SQLAlchemy Text Matching data inside JSON field wi

2019-04-14 14:08发布

问题:

I have table called Message which has column content of type JSON

My Model definition as requested is as following

class Message(db.Model):
    ...
    content = db.Column(JSON)
    ...

now I perform text matching for simple search with the following query

Message.query.filter(Message.content['summary'].cast(Unicode).match(term))

it works nicely, until term has a utf-8 character, like German umlauts or French accents.

what would be the solution here?

also keep in mind I'm using Python 3

回答1:

The problem lies in cast(Unicode) of a Postgresql json column. It simply CASTs the json to the text type underlying SQLAlchemy's Unicode, in case of Postgresql VARCHAR. In other words it produces a string representation of JSON instead of extracting the text content. If your input contained escaped unicode codepoints, they're output as is in this case. Given a simple Test model with a json column data:

In [7]: t = Test(data={'summary': 'Tämä on summary.'})

In [8]: session.add(t)

In [9]: session.commit()

In [11]: session.query(Test.data['summary'].cast(Unicode)).scalar()
Out[11]: '"T\\u00e4m\\u00e4 on summary."'

It should be evident why a match with unescaped unicode characters will fail. The correct way to extract the text content, unescaping escaped unicode, is to use astext, which uses the ->> operator in Postgresql:

In [13]: session.query(Test.data['summary'].astext).scalar()
Out[13]: 'Tämä on summary.'

Quoting the JSON functions and operators documentation:

Note: Many of these functions and operators will convert Unicode escapes in JSON strings to the appropriate single character. This is a non-issue if the input is type jsonb, because the conversion was already done; but for json input, this may result in throwing an error, as noted in Section 8.14.

So in your case:

Message.query.\
    filter(Message.content['summary'].astext.match(term))

Note that this only applies to json type, not jsonb, because the json type does not convert unicode escapes on input. jsonb on the other hand converts all unicode escapes to equivalent ASCII or UTF-8 characters for storage.
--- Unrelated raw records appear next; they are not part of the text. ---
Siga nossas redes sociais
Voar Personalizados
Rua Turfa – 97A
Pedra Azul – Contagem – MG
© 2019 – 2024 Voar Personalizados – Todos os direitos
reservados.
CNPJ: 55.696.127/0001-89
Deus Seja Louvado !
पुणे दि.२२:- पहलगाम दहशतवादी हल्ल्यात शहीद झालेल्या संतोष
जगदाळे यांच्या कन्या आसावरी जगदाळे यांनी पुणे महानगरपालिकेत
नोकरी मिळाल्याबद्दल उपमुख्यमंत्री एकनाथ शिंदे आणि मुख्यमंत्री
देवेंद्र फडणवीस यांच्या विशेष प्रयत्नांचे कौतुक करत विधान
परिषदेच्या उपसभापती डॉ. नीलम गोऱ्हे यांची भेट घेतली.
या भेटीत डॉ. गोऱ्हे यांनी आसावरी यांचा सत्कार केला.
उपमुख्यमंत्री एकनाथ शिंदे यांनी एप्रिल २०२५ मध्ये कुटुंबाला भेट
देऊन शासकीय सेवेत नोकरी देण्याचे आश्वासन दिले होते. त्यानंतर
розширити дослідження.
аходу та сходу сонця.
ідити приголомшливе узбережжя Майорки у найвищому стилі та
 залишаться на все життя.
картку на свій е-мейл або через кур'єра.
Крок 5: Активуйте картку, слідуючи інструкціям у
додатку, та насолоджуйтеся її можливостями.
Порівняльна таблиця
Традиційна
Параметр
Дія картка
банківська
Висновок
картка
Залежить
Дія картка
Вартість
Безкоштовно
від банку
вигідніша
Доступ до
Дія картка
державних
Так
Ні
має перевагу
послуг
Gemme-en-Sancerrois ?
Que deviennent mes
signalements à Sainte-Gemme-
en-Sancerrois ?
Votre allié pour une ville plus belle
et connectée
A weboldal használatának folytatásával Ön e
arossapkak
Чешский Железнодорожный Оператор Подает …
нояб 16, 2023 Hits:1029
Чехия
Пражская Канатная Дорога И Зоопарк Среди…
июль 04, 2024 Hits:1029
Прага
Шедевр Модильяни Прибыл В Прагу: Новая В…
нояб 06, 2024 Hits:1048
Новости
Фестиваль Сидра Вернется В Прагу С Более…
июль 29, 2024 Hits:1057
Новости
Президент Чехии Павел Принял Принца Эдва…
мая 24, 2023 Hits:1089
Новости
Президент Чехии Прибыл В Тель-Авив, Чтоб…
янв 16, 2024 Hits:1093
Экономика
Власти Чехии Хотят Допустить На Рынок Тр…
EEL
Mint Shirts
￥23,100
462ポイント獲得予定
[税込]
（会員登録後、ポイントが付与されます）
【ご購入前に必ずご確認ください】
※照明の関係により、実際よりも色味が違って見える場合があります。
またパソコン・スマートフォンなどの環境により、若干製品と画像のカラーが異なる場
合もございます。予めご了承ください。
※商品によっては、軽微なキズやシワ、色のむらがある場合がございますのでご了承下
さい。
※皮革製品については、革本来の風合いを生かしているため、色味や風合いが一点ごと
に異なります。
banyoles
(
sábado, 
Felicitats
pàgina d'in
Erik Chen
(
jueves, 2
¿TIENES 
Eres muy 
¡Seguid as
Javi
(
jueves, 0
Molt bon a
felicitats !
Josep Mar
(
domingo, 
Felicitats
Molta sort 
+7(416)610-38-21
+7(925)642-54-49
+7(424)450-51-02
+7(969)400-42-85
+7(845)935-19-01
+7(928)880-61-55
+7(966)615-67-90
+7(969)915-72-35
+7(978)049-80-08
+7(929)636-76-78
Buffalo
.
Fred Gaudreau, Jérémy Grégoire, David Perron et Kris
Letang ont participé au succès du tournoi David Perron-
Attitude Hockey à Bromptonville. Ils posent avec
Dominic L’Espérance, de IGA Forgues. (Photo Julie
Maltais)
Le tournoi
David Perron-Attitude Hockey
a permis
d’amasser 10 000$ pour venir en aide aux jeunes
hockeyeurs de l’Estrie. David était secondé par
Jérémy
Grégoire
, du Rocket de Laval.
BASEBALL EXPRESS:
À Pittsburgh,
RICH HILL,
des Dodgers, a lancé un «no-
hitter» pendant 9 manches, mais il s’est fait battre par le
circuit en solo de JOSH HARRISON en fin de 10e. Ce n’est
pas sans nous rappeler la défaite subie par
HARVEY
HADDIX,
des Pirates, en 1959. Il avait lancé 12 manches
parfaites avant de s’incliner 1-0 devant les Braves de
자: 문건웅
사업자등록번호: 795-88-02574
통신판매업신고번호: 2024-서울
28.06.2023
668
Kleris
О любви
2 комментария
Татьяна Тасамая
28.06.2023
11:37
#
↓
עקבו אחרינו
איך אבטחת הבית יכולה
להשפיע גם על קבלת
If our Test model contained a second column data2 jsonb, with the exact same input, then the result would be:

In [11]: session.query(Test.data['summary'].cast(Unicode),
    ...:               Test.data2['summary'].cast(Unicode)).first()
Out[11]: ('"T\\u00e4m\\u00e4 on summary."', '"Tämä on summary"')

Still, you should use astext, if you want text instead of a string representation of JSON.